Repeat these lines with "Germany" swapped for "Deutschland" everywhere it occurs, leaving everything else unchanged and omitting the pictures.

* Data excerpts:
################

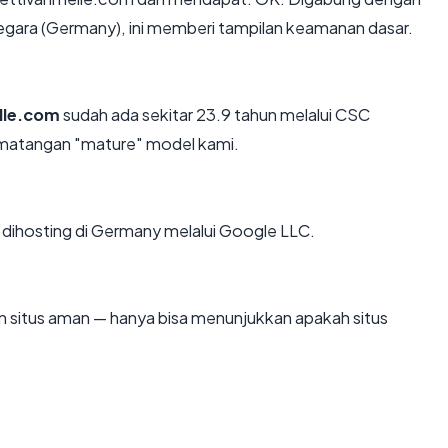
negara (Germany), ini memberi tampilan keamanan dasar.
lle.com
sudah ada sekitar 23.9 tahun melalui CSC
ematangan "mature" model kami.
m dihosting di Germany melalui Google LLC.
kan situs aman — hanya bisa menunjukkan apakah situs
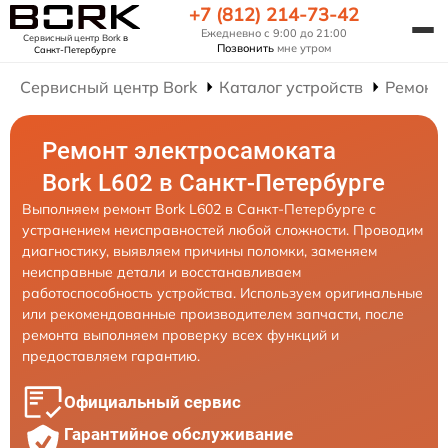
+7 (812) 214-73-42
Ежедневно с 9:00 до 21:00
Сервисный центр Bork
в
Позвонить
мне утром
Санкт-Петербурге
Сервисный центр Bork
Каталог устройств
Ремонт
Ремонт электросамоката
Bork L602 в Санкт-Петербурге
Выполняем ремонт Bork L602 в Санкт-Петербурге с
устранением неисправностей любой сложности. Проводим
диагностику, выявляем причины поломки, заменяем
неисправные детали и восстанавливаем
работоспособность устройства. Используем оригинальные
или рекомендованные производителем запчасти, после
ремонта выполняем проверку всех функций и
предоставляем гарантию.
Официальный сервис
Гарантийное обслуживание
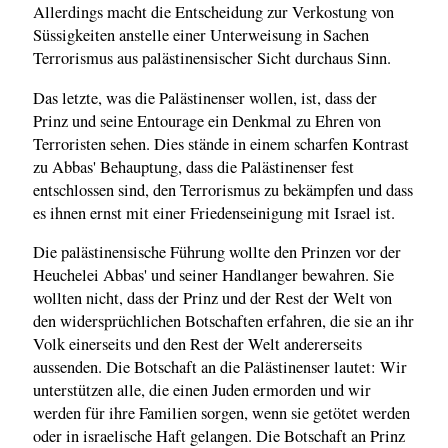
Allerdings macht die Entscheidung zur Verkostung von
Süssigkeiten anstelle einer Unterweisung in Sachen
Terrorismus aus palästinensischer Sicht durchaus Sinn.
Das letzte, was die Palästinenser wollen, ist, dass der
Prinz und seine Entourage ein Denkmal zu Ehren von
Terroristen sehen. Dies stände in einem scharfen Kontrast
zu Abbas' Behauptung, dass die Palästinenser fest
entschlossen sind, den Terrorismus zu bekämpfen und dass
es ihnen ernst mit einer Friedenseinigung mit Israel ist.
Die palästinensische Führung wollte den Prinzen vor der
Heuchelei Abbas' und seiner Handlanger bewahren. Sie
wollten nicht, dass der Prinz und der Rest der Welt von
den widersprüchlichen Botschaften erfahren, die sie an ihr
Volk einerseits und den Rest der Welt andererseits
aussenden. Die Botschaft an die Palästinenser lautet: Wir
unterstützen alle, die einen Juden ermorden und wir
werden für ihre Familien sorgen, wenn sie getötet werden
oder in israelische Haft gelangen. Die Botschaft an Prinz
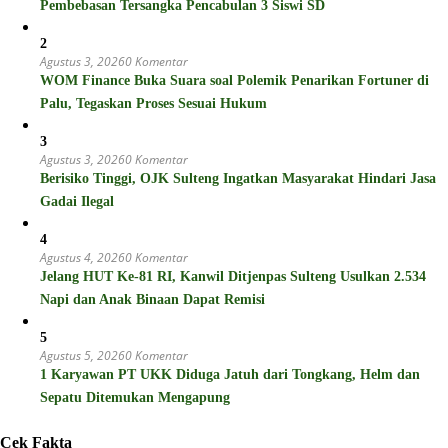
Pembebasan Tersangka Pencabulan 3 Siswi SD
2
Agustus 3, 2026
0 Komentar
WOM Finance Buka Suara soal Polemik Penarikan Fortuner di
Palu, Tegaskan Proses Sesuai Hukum
3
Agustus 3, 2026
0 Komentar
Berisiko Tinggi, OJK Sulteng Ingatkan Masyarakat Hindari Jasa
Gadai Ilegal
4
Agustus 4, 2026
0 Komentar
Jelang HUT Ke-81 RI, Kanwil Ditjenpas Sulteng Usulkan 2.534
Napi dan Anak Binaan Dapat Remisi
5
Agustus 5, 2026
0 Komentar
1 Karyawan PT UKK Diduga Jatuh dari Tongkang, Helm dan
Sepatu Ditemukan Mengapung
Cek Fakta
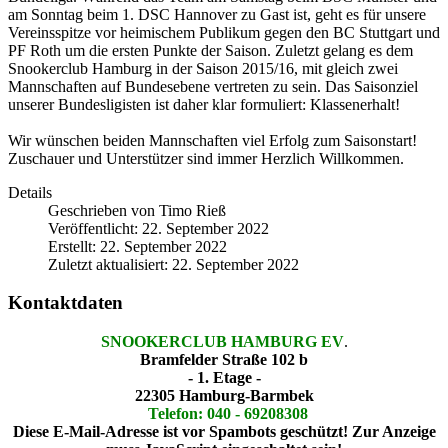
am Sonntag beim 1. DSC Hannover zu Gast ist, geht es für unsere
Vereinsspitze vor heimischem Publikum gegen den BC Stuttgart und
PF Roth um die ersten Punkte der
Saison. Zuletzt gelang es dem
Snookerclub Hamburg in der Saison 2015/16, mit gleich zwei
Mannschaften auf Bundesebene vertreten zu sein. Das Saisonziel
unserer Bundesligisten ist daher klar formuliert: Klassenerhalt!
Wir wünschen beiden Mannschaften viel Erfolg zum Saisonstart!
Zuschauer und Unterstützer sind immer Herzlich Willkommen.
Details
Geschrieben von
Timo Rieß
Veröffentlicht: 22. September 2022
Erstellt: 22. September 2022
Zuletzt aktualisiert: 22. September 2022
Kontaktdaten
SNOOKERCLUB HAMBURG EV
.
Bramfelder Straße 102 b
- 1. Etage -
22305 Hamburg-Barmbek
Telefon: 040 - 69208308
Diese E-Mail-Adresse ist vor Spambots geschützt! Zur Anzeige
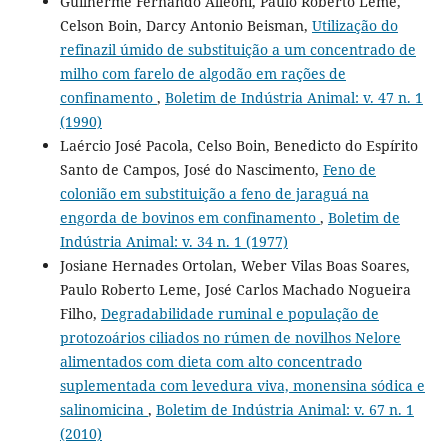
Guilherme Fernando Alleoni, Paulo Roberto Leme,
Celson Boin, Darcy Antonio Beisman,
Utilização do
refinazil úmido de substituição a um concentrado de
milho com farelo de algodão em rações de
confinamento
,
Boletim de Indústria Animal: v. 47 n. 1
(1990)
Laércio José Pacola, Celso Boin, Benedicto do Espírito
Santo de Campos, José do Nascimento,
Feno de
colonião em substituição a feno de jaraguá na
engorda de bovinos em confinamento
,
Boletim de
Indústria Animal: v. 34 n. 1 (1977)
Josiane Hernades Ortolan, Weber Vilas Boas Soares,
Paulo Roberto Leme, José Carlos Machado Nogueira
Filho,
Degradabilidade ruminal e população de
protozoários ciliados no rúmen de novilhos Nelore
alimentados com dieta com alto concentrado
suplementada com levedura viva, monensina sódica e
salinomicina
,
Boletim de Indústria Animal: v. 67 n. 1
(2010)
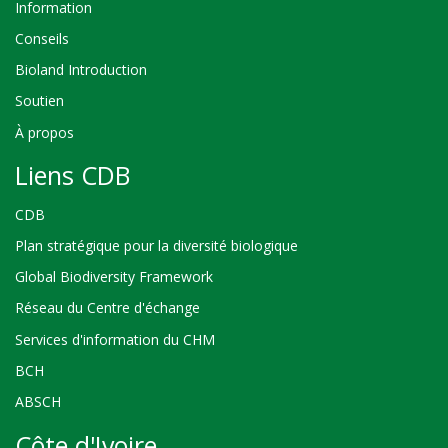
Information
Conseils
Bioland Introduction
Soutien
À propos
Liens CDB
CDB
Plan stratégique pour la diversité biologique
Global Biodiversity Framework
Réseau du Centre d'échange
Services d'information du CHM
BCH
ABSCH
Côte d'Ivoire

################

* Exercise output:
negara (Deutschland), ini memberi tampilan keamanan dasar.
lle.com
sudah ada sekitar 23.9 tahun melalui CSC
ematangan "mature" model kami.
m dihosting di Deutschland melalui Google LLC.
kan situs aman — hanya bisa menunjukkan apakah situs
+7 (812) 214-73-42
Ежедневно с 9:00 до 21:00
Сервисный центр Bork
в
Позвонить
мне утром
Санкт-Петербурге
Сервисный центр Bork
Каталог устройств
Ремонт
Ремонт электросамоката
Bork L602 в Санкт-Петербурге
Выполняем ремонт Bork L602 в Санкт-Петербурге с
устранением неисправностей любой сложности. Проводим
диагностику, выявляем причины поломки, заменяем
неисправные детали и восстанавливаем
работоспособность устройства. Используем оригинальные
или рекомендованные производителем запчасти, после
ремонта выполняем проверку всех функций и
предоставляем гарантию.
Официальный сервис
Гарантийное обслуживание
Allerdings macht die Entscheidung zur Verkostung von
Süssigkeiten anstelle einer Unterweisung in Sachen
Terrorismus aus palästinensischer Sicht durchaus Sinn.
Das letzte, was die Palästinenser wollen, ist, dass der
Prinz und seine Entourage ein Denkmal zu Ehren von
Terroristen sehen. Dies stände in einem scharfen Kontrast
zu Abbas' Behauptung, dass die Palästinenser fest
entschlossen sind, den Terrorismus zu bekämpfen und dass
es ihnen ernst mit einer Friedenseinigung mit Israel ist.
Die palästinensische Führung wollte den Prinzen vor der
Heuchelei Abbas' und seiner Handlanger bewahren. Sie
wollten nicht, dass der Prinz und der Rest der Welt von
den widersprüchlichen Botschaften erfahren, die sie an ihr
Volk einerseits und den Rest der Welt andererseits
aussenden. Die Botschaft an die Palästinenser lautet: Wir
unterstützen alle, die einen Juden ermorden und wir
werden für ihre Familien sorgen, wenn sie getötet werden
oder in israelische Haft gelangen. Die Botschaft an Prinz
Pembebasan Tersangka Pencabulan 3 Siswi SD
2
Agustus 3, 2026
0 Komentar
WOM Finance Buka Suara soal Polemik Penarikan Fortuner di
Palu, Tegaskan Proses Sesuai Hukum
3
Agustus 3, 2026
0 Komentar
Berisiko Tinggi, OJK Sulteng Ingatkan Masyarakat Hindari Jasa
Gadai Ilegal
4
Agustus 4, 2026
0 Komentar
Jelang HUT Ke-81 RI, Kanwil Ditjenpas Sulteng Usulkan 2.534
Napi dan Anak Binaan Dapat Remisi
5
Agustus 5, 2026
0 Komentar
1 Karyawan PT UKK Diduga Jatuh dari Tongkang, Helm dan
Sepatu Ditemukan Mengapung
Cek Fakta
am Sonntag beim 1. DSC Hannover zu Gast ist, geht es für unsere
Vereinsspitze vor heimischem Publikum gegen den BC Stuttgart und
PF Roth um die ersten Punkte der
Saison. Zuletzt gelang es dem
Snookerclub Hamburg in der Saison 2015/16, mit gleich zwei
Mannschaften auf Bundesebene vertreten zu sein. Das Saisonziel
unserer Bundesligisten ist daher klar formuliert: Klassenerhalt!
Wir wünschen beiden Mannschaften viel Erfolg zum Saisonstart!
Zuschauer und Unterstützer sind immer Herzlich Willkommen.
Details
Geschrieben von
Timo Rieß
Veröffentlicht: 22. September 2022
Erstellt: 22. September 2022
Zuletzt aktualisiert: 22. September 2022
Kontaktdaten
SNOOKERCLUB HAMBURG EV
.
Bramfelder Straße 102 b
- 1. Etage -
22305 Hamburg-Barmbek
Telefon: 040 - 69208308
Diese E-Mail-Adresse ist vor Spambots geschützt! Zur Anzeige
Guilherme Fernando Alleoni, Paulo Roberto Leme,
Celson Boin, Darcy Antonio Beisman,
Utilização do
refinazil úmido de substituição a um concentrado de
milho com farelo de algodão em rações de
confinamento
,
Boletim de Indústria Animal: v. 47 n. 1
(1990)
Laércio José Pacola, Celso Boin, Benedicto do Espírito
Santo de Campos, José do Nascimento,
Feno de
colonião em substituição a feno de jaraguá na
engorda de bovinos em confinamento
,
Boletim de
Indústria Animal: v. 34 n. 1 (1977)
Josiane Hernades Ortolan, Weber Vilas Boas Soares,
Paulo Roberto Leme, José Carlos Machado Nogueira
Filho,
Degradabilidade ruminal e população de
protozoários ciliados no rúmen de novilhos Nelore
alimentados com dieta com alto concentrado
suplementada com levedura viva, monensina sódica e
salinomicina
,
Boletim de Indústria Animal: v. 67 n. 1
(2010)
Information
Conseils
Bioland Introduction
Soutien
À propos
Liens CDB
CDB
Plan stratégique pour la diversité biologique
Global Biodiversity Framework
Réseau du Centre d'échange
Services d'information du CHM
BCH
ABSCH
Côte d'Ivoire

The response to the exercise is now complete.